> JOB
Find every line below that contains the word "watch" and copy each one in full. Case matters when matching.

— Start —

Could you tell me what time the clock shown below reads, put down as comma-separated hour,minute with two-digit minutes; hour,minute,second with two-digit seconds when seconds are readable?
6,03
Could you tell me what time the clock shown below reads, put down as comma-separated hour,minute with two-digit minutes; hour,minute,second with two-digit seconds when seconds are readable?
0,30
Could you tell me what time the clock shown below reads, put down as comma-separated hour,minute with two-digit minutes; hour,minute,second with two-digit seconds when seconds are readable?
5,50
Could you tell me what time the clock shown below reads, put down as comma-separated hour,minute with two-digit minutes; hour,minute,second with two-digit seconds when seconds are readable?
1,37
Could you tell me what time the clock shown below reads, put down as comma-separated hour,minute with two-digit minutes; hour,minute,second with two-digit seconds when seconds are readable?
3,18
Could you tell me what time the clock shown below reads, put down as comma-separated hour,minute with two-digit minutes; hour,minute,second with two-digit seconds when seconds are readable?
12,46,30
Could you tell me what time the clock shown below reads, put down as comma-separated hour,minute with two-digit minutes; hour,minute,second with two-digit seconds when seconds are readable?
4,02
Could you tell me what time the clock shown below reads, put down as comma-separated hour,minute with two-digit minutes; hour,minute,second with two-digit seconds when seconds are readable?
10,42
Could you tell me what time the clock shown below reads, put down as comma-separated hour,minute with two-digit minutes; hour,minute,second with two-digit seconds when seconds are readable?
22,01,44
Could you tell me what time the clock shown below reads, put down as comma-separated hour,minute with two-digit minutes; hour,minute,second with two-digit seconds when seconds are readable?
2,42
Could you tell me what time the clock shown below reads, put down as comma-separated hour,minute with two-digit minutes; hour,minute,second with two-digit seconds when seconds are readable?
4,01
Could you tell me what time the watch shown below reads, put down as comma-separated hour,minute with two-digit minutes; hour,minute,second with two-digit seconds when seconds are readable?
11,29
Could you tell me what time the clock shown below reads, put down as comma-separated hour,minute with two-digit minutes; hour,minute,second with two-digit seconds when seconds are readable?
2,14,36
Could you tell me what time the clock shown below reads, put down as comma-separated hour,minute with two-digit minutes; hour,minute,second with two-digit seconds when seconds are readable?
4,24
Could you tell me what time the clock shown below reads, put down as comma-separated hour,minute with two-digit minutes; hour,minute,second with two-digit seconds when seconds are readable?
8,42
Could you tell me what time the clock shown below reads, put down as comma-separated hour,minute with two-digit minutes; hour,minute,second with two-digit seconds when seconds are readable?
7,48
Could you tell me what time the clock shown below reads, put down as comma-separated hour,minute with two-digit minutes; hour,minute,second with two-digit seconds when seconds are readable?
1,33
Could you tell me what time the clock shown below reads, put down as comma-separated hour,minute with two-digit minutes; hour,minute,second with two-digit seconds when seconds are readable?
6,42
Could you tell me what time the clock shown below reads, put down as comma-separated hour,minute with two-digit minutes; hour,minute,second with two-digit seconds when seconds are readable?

— End —

> SOLVED EXERCISE
Could you tell me what time the watch shown below reads, put down as comma-separated hour,minute with two-digit minutes; hour,minute,second with two-digit seconds when seconds are readable?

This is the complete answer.